Gaarne breng ik dank aan allen, die aan de totstandkoming van dit boek hebben meegewerkt, maar mijn bijzondere erkentelijkheid gaat uit naar prof. dr. C.J.A.C. Peeters, die ondanks zijn drukke werkzaamheden bij eerst de Rijksdienst voor de Monumentenzorg, later de Universiteit van Amsterdam en thans de Universiteit van Nijmegen de gelegenheid heeft weten te vinden dit omvangrijke werk te volbrengen. Ook de Rijkscommissie voor de Monumentenbeschrijving dient dank te worden gebracht voor de conscientieuze wijze, waarop de Commissie de werkzaamheden van prof. Peeters heeft begeleid en ondersteund.
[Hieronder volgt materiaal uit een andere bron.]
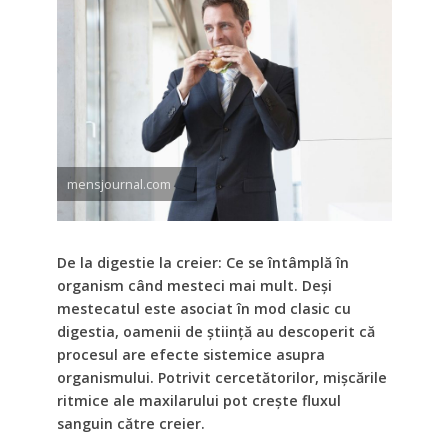
mensjournal.com
De la digestie la creier: Ce se întâmplă în
organism când mesteci mai mult. Deși
mestecatul este asociat în mod clasic cu
digestia, oamenii de știință au descoperit că
procesul are efecte sistemice asupra
organismului. Potrivit cercetătorilor, mișcările
ritmice ale maxilarului pot crește fluxul
sanguin către creier.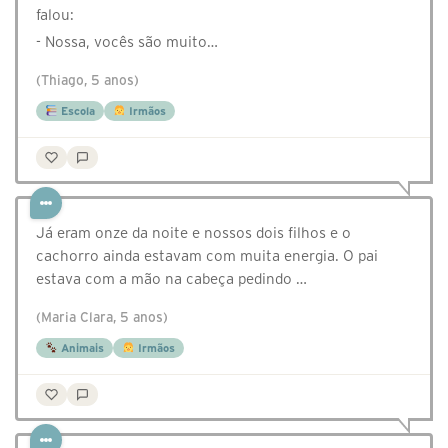
falou:
- Nossa, vocês são muito…
(Thiago, 5 anos)
Escola
Irmãos
Já eram onze da noite e nossos dois filhos e o
cachorro ainda estavam com muita energia. O pai
estava com a mão na cabeça pedindo …
(Maria Clara, 5 anos)
Animais
Irmãos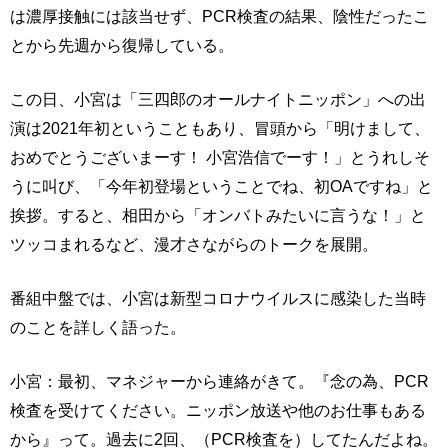
は濃厚接触には該当せず、PCR検査の結果、陰性だったこ
とから先週から復帰している。
この日、小宮は「三四郎のオールナイトニッポン」への出
演は2021年初ということもあり、冒頭から「明けまして、
おめでとうございまーす！ 小宮浩信でーす！」とうれしそ
うに叫び、「今年初登場ということでね、初OAですね」と
挨拶。すると、相田から「オンバトみたいに言うな！」と
ツッコまれるなど、漫才さながらのトークを展開。
番組中盤では、小宮は新型コロナウイルスに感染した当時
のことを詳しく語った。
小宮：最初、マネジャーから連絡がきて。『念の為、PCR
検査を受けてください。ニッポン放送や他のお仕事もある
から』って。過去に2回、（PCR検査を）してたんだよね。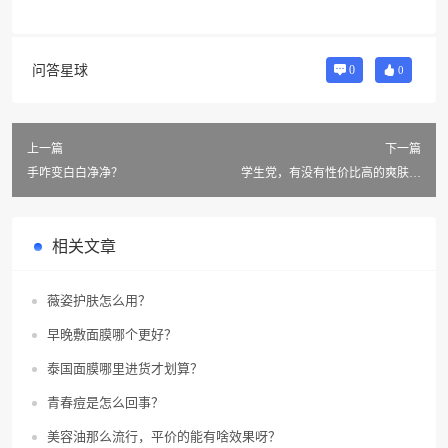
问答星球
0
0
上一篇
下一篇
手咋变白白净净？
学生党，有没有性价比高的爽肤水
推荐？
相关文章
薇姿护肤怎么用？
早晚敷面膜哪个更好？
泰国面膜哪里进货才划算？
青春痘是怎么回事？
美容油那么流行，平价的能有啥效果呀？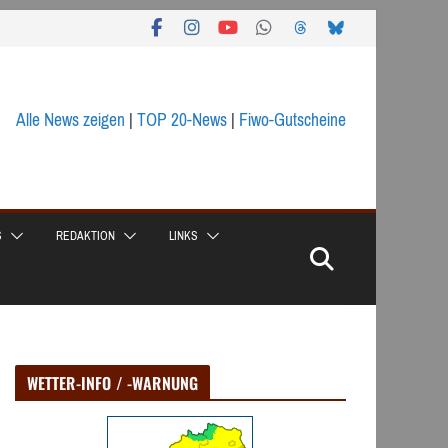
Alle News zeigen
|
TOP 20-News
|
Fiwo-Gutscheine
S
REDAKTION
LINKS
WETTER-INFO / -WARNUNG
Ik ben ervan overtuigd, dat een standaardwerk tot stand is gebracht dat van een blijvend, groot belang zal zijn voor niet alleen hen, die op wetenschappelijk niveau geïnteresseerd en betrokken zijn bij de monumentenzorg in het algemeen en bij de Bossche Sint Jan in het bijzonder, maar ook voor allen, die zich uit anderen hoofde betrokken voelen bij, ja liefde voelen voor dit monument van geschiedenis en kunst, zoals de parochianen, de burgers van de achthonderd jaar oude stad 's-Hertogenbosch en anderen.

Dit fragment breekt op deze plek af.